* _Selected excerpt_:
Member from NH Electric Co-op is a Reluctant Hero

August 8, 2008 - IBEW 1837 member Rob Lang was enjoying a summer Sunday afternoon in mid-July when two young children who lived next door came running up to his New Durham home. They told him their dad was hurt. Hurt bad. They needed his help.

The first class lineworker in the New Hampshire Co-op’s Alton District went racing down to find his neighbor bleeding profusely and in a desperate situation. While cutting down some trees behind his home with a chain saw, he had cut some tendons and severed an artery in his leg. He had driven his tractor out of the woods, told his children to see if Rob was home, and then fell off the tractor and collapsed on the ground.

 

When Brother Lang found his friend and neighbor on the ground, he immediately tried applying pressure to the wound to no avail. As his bleeding friend went in and out of consciousness, Rob reached into the leg and was able to hold the artery together by tightly gripping it with a towel in his hands until the ambulance arrived. Emergency medical technicians told him later that there was no doubt about it: His quick action had saved his friend’s life.

* _Work task 1_:
In the article about lineworker Rob Lang, what was the neighbor doing when he was hurt?
* _Work task 2_:
Pick up the article about lineworker Rob Lang after its final sentence and write a continuation.
The listing below is separate material and has no connection to the article about lineworker Rob Lang.

* _Information_:
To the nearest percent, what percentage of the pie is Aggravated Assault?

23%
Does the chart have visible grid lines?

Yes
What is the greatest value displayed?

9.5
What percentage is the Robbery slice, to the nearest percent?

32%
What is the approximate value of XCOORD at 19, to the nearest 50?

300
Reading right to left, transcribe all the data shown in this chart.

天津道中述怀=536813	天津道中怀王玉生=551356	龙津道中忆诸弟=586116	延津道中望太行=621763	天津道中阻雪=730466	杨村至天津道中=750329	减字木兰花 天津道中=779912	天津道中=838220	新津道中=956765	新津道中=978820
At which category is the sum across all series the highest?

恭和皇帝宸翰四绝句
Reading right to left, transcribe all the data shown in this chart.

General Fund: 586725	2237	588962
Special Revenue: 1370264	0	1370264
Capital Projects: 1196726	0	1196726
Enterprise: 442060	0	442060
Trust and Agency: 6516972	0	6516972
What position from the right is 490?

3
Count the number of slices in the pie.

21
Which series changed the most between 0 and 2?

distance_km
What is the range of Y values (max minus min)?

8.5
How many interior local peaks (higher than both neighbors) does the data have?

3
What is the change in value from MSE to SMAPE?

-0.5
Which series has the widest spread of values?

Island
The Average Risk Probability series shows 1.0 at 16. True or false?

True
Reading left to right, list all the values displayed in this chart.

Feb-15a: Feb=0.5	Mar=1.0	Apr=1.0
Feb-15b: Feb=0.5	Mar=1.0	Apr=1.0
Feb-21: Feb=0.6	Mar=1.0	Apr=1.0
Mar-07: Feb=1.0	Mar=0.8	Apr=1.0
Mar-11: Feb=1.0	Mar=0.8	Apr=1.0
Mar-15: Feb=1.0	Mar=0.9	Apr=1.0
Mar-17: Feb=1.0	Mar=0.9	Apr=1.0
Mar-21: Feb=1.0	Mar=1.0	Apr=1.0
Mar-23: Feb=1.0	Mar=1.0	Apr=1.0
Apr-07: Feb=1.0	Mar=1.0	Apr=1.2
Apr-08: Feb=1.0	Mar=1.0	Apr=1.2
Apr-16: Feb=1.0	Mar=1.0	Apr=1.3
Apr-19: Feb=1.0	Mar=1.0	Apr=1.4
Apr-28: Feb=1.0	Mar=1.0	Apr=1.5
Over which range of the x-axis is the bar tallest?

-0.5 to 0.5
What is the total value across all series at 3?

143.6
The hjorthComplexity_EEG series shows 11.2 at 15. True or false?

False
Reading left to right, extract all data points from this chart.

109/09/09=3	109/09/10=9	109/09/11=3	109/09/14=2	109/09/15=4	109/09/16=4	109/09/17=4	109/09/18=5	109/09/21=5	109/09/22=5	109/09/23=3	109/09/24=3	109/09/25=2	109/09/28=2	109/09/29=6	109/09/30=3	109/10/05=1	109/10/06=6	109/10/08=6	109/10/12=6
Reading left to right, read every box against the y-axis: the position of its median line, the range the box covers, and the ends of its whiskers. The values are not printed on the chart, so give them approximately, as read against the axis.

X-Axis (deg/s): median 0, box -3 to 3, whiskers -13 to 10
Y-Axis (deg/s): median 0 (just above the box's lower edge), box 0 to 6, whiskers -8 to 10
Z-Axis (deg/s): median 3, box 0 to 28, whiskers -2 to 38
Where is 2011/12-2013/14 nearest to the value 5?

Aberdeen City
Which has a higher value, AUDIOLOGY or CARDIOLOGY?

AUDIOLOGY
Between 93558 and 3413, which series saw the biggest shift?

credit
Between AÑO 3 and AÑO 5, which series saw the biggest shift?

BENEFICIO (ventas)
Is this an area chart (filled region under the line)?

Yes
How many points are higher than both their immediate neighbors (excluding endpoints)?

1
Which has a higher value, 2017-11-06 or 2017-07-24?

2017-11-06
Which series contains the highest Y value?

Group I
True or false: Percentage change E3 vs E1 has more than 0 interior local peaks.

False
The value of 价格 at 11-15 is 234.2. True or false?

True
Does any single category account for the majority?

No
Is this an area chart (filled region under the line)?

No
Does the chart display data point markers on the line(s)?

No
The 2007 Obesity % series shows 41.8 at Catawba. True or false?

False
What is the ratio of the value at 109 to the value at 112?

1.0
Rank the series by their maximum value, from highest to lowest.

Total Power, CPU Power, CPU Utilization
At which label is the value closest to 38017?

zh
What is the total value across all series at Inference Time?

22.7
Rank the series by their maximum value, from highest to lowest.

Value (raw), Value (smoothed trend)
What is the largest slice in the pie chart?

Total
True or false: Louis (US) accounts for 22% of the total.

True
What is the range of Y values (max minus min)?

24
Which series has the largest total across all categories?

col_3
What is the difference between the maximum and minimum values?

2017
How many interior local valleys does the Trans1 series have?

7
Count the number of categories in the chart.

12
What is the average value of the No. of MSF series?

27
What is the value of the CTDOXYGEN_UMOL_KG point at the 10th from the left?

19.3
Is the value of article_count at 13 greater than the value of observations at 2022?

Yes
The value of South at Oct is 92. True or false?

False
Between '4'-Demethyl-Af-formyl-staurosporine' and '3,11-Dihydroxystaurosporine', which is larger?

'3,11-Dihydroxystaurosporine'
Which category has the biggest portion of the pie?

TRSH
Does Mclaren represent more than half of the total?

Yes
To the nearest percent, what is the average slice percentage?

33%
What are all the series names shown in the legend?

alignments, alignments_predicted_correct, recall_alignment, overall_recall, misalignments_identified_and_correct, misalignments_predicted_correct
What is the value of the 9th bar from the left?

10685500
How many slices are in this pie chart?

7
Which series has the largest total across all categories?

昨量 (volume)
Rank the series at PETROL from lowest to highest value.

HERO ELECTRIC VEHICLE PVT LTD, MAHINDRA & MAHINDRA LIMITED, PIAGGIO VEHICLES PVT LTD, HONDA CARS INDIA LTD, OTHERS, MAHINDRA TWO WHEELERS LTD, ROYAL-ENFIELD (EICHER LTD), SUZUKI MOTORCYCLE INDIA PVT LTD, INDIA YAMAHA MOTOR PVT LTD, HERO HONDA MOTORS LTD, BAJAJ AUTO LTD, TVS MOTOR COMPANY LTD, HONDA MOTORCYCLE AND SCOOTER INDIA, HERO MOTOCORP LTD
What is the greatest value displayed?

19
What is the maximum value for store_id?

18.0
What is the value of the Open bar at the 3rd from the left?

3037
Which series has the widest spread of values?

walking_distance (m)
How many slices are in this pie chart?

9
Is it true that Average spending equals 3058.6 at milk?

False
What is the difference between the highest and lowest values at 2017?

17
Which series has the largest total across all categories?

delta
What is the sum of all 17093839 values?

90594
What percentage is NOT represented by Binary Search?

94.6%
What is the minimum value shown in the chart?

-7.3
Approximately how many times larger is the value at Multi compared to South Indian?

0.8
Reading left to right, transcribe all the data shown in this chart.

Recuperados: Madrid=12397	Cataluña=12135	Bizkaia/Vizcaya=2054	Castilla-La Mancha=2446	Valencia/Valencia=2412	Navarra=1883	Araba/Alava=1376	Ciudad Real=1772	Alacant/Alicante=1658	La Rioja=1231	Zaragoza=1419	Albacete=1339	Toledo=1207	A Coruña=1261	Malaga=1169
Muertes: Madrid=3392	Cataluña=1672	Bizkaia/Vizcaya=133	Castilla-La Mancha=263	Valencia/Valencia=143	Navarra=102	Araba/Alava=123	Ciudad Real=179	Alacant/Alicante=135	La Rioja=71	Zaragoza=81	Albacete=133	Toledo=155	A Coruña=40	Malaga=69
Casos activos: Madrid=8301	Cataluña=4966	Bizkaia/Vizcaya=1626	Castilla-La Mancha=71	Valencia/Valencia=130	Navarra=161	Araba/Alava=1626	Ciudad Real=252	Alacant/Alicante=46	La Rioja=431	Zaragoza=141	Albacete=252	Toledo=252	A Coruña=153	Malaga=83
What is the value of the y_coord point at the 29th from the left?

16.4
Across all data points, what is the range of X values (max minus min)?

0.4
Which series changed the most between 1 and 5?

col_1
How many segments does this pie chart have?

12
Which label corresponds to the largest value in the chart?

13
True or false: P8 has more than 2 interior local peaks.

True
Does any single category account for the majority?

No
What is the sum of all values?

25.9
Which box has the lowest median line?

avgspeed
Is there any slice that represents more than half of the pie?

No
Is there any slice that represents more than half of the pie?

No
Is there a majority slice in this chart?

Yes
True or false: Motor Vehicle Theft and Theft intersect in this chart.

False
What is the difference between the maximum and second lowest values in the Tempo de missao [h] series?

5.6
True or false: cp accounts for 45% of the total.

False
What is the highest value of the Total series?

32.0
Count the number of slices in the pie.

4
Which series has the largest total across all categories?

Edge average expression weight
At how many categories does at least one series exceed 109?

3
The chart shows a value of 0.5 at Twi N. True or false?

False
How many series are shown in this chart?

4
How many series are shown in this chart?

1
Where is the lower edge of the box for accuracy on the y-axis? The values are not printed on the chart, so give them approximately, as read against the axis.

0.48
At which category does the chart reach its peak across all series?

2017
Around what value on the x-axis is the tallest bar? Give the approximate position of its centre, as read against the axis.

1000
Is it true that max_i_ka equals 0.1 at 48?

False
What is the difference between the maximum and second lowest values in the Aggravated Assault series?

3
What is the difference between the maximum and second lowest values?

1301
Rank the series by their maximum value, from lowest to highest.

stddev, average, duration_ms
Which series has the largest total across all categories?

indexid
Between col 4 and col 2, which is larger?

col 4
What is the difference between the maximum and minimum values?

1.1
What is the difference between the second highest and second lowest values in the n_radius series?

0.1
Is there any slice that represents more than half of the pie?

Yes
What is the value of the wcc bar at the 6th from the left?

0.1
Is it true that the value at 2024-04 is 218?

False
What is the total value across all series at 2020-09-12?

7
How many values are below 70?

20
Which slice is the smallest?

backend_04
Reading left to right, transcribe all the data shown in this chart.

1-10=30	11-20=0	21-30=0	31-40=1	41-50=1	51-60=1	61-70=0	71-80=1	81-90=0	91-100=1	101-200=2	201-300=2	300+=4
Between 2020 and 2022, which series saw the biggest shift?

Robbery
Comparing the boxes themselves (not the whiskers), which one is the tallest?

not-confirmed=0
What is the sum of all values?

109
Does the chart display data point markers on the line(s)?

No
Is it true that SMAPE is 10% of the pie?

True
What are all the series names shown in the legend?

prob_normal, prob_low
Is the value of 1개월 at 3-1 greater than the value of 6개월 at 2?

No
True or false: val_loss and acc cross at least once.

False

* _Task result 1_:
He was cutting down trees behind his home with a chain saw.

* _Task result 2_:
Rob was on his way to Frisbie Memorial Hospital to visit his neighbor when we caught up with him a few days after the accident. Although he was proud of what he had been able to do for his friend, he was reluctant to be called “a hero” and didn’t really relish being in the spotlight.

“I don’t ever want to do it again, I’ll tell you that,” Rob told us. “He was on his way down when I got there. I’m really glad the way it turned out, but it was really upsetting to see that happen to a friend.”

Rob not only saved his friend, but he also saved the devoted father of three children. Everybody has been extremely pleased by his neighbor’s quick recovery — especially Rob.

“He’s doing well now,” Brother Lang said, adding with a laugh, “I told him I wasn’t going to let him die. He had to suffer through life like the rest of us.”